TSDB registration (cmd/prometheus/main.go:1295-1320):
if !agentMode {
// TSDB.
opts := cfg.tsdb.ToTSDBOptions()
cancel := make(chan struct{})
g.Add(
func() error {
logger.Info("Starting TSDB ...")
// ... TSDB initialization code ...
close(dbOpen)
<-cancel
return nil
},
func(_ error) {
if err := fanoutStorage.Close(); err != nil {
logger.Error("Error stopping storage", "err", err)
}
close(cancel)
},
)
}
The TSDB shutdown triggers through fanoutStorage.Close()
, which coordinates multiple storage backends and ensures proper resource cleanup.

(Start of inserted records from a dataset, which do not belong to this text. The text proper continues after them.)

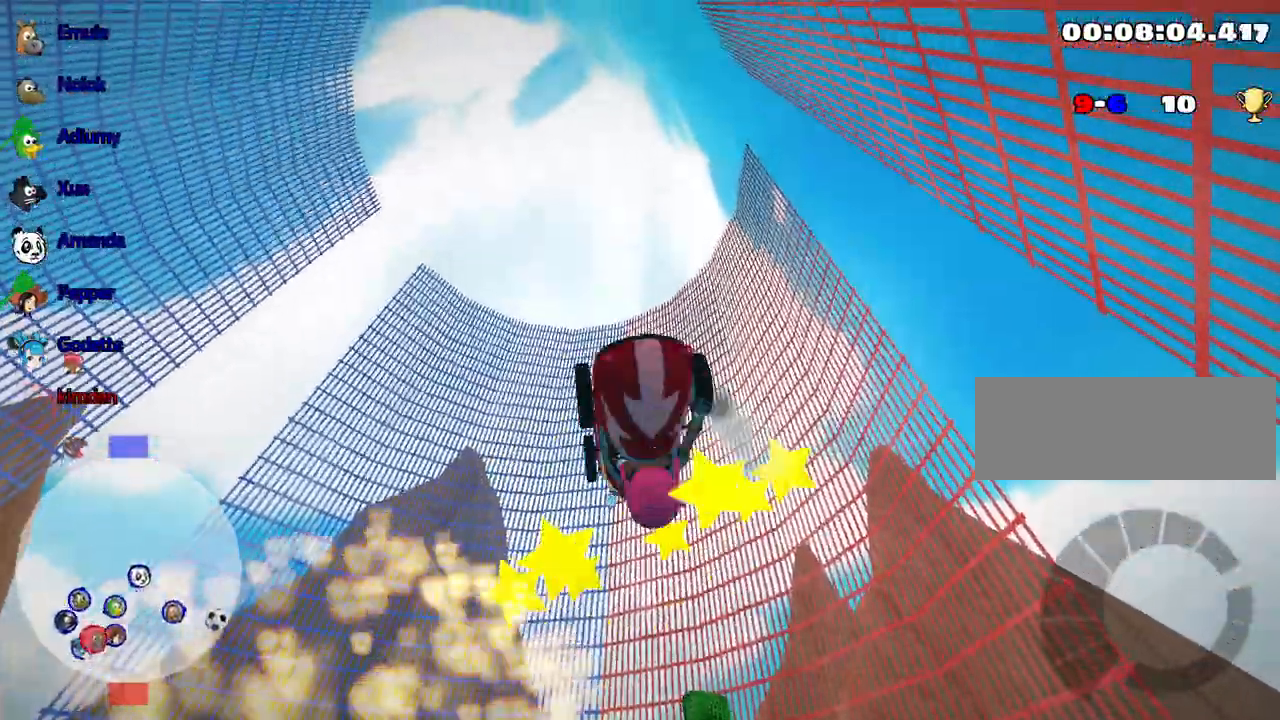
{"keys": ["up"], "events": []}
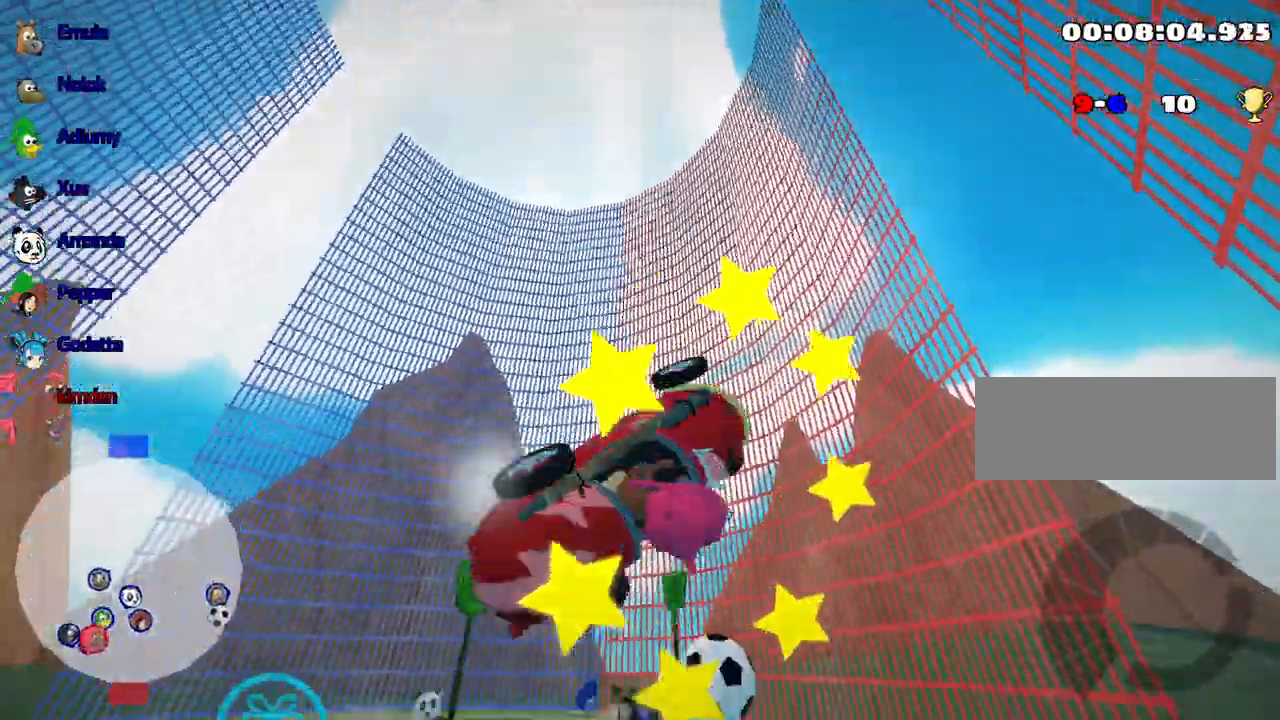
{"keys": ["nitro", "up"], "events": [[167, "nitro", "down"], [233, "right", "down"], [433, "right", "up"]]}
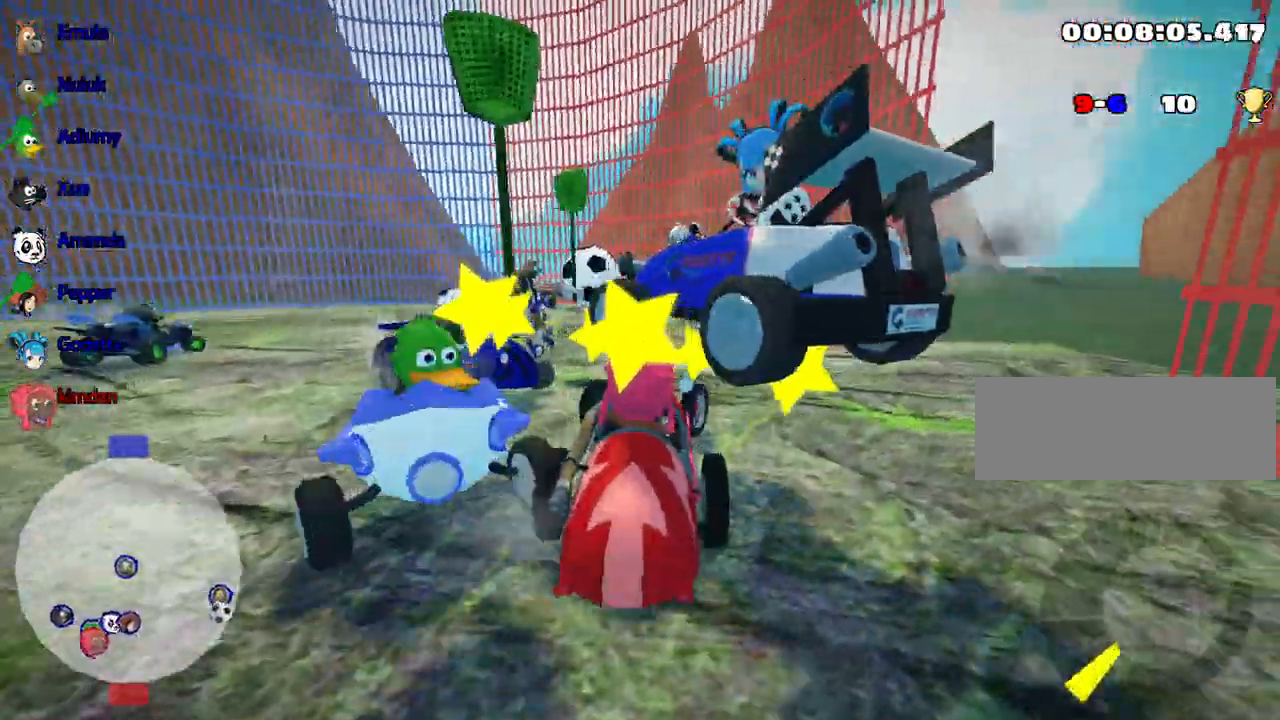
{"keys": ["nitro", "up"], "events": []}
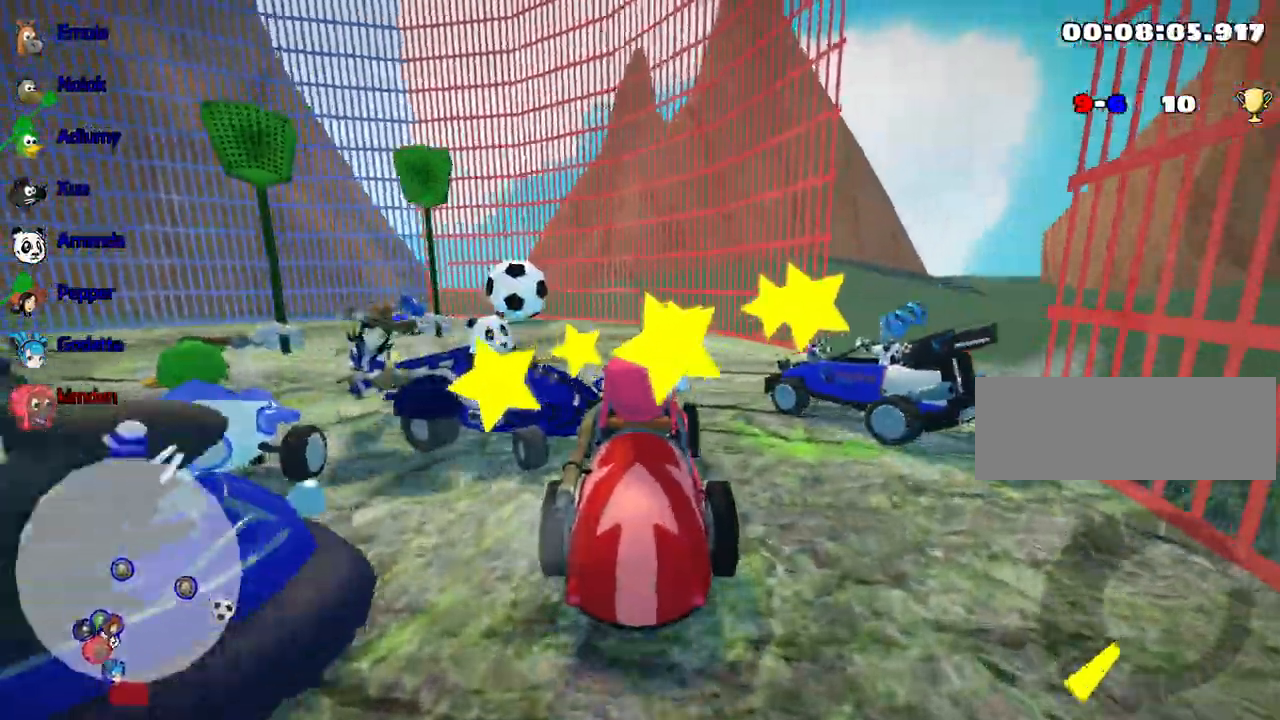
{"keys": ["left", "nitro", "up"], "events": [[267, "left", "down"]]}
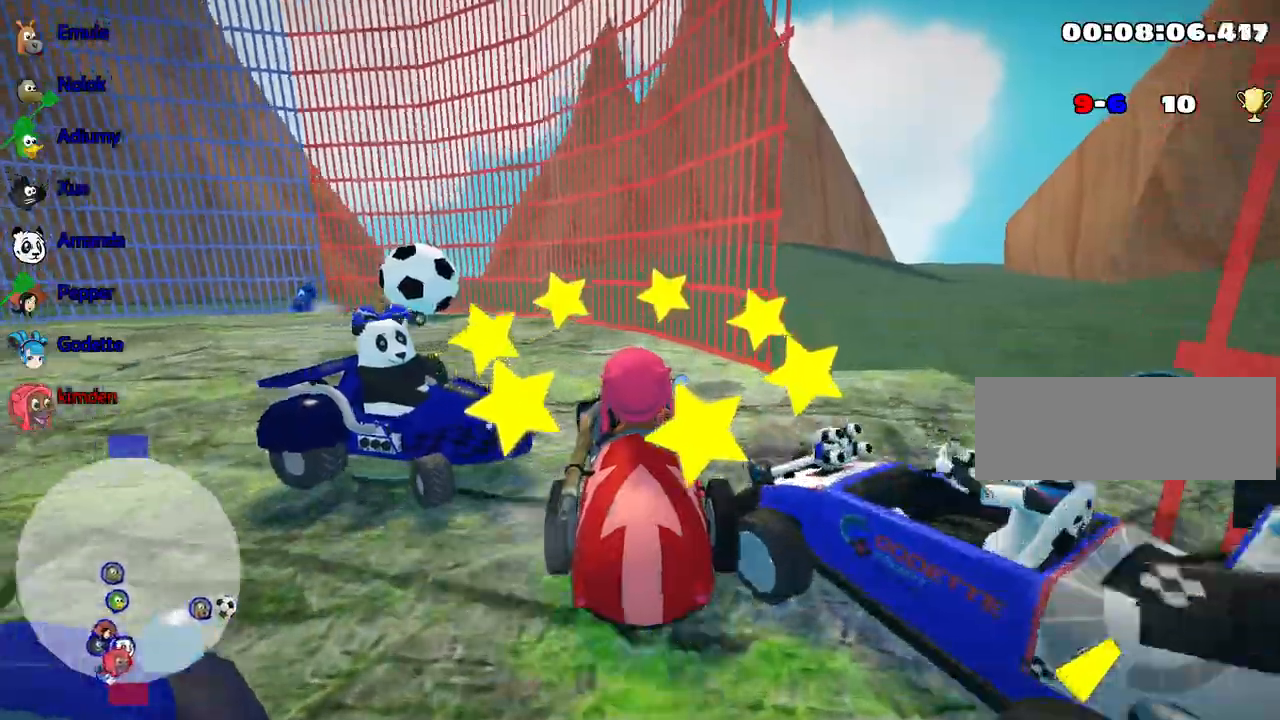
{"keys": ["nitro", "up"], "events": [[17, "left", "up"], [200, "left", "down"], [467, "left", "up"]]}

DB.Close() coordination (tsdb/db.go:1023-1043):
func (db *DB) Close() error {
close(db.stopc) // Signal shutdown to background processes
if db.compactCancel != nil {
db.compactCancel() // Cancel ongoing compactions
}
<-db.donec // Wait for background processes to finish
db.mtx.Lock()
defer db.mtx.Unlock()
var g errgroup.Group
// blocks also contains all head blocks.
for _, pb := range db.blocks {
g.Go(pb.Close) // Close all block readers in parallel
}
errs := tsdb_errors.NewMulti(g.Wait(), db.locker.Release())
if db.head != nil {
errs.Add(db.head.Close()) // Close the head block last
}
return errs.Err()
}
The TSDB shutdown sequence demonstrates careful resource coordination:
- Background process signaling via channel closure
- Compaction cancellation prevents data corruption from interrupted operations
- Synchronous waiting ensures background goroutines complete
- Parallel block closure uses errgroup for concurrent operations
- Head block priority ensures memory data is persisted last
- Error aggregation collects all errors without stopping cleanup
Head block closure (tsdb/head.go:1712-1730):
func (h *Head) Close() error {
h.closedMtx.Lock()
defer h.closedMtx.Unlock()
h.closed = true
h.mmapHeadChunks()
errs := tsdb_errors.NewMulti(h.chunkDiskMapper.Close())
if h.wal != nil {
errs.Add(h.wal.Close())
}
if h.wbl != nil {
errs.Add(h.wbl.Close()) // Close out-of-order WAL
}
if errs.Err() == nil && h.opts.EnableMemorySnapshotOnShutdown {
errs.Add(h.performChunkSnapshot()) // Optional memory snapshot
}
return errs.Err()
}
The head block closure is critical for data integrity:
- Memory mapping ensures all in-memory chunks are persisted to disk
- WAL closure guarantees write-ahead log consistency
- Out-of-order handling manages the separate WBL for late-arriving samples
- Optional snapshots provide additional recovery mechanisms
- State management prevents further operations on closed head
Advanced Coordination Mechanisms
Ready State Management
Prometheus uses a channel-based state system to coordinate component startup and shutdown dependencies.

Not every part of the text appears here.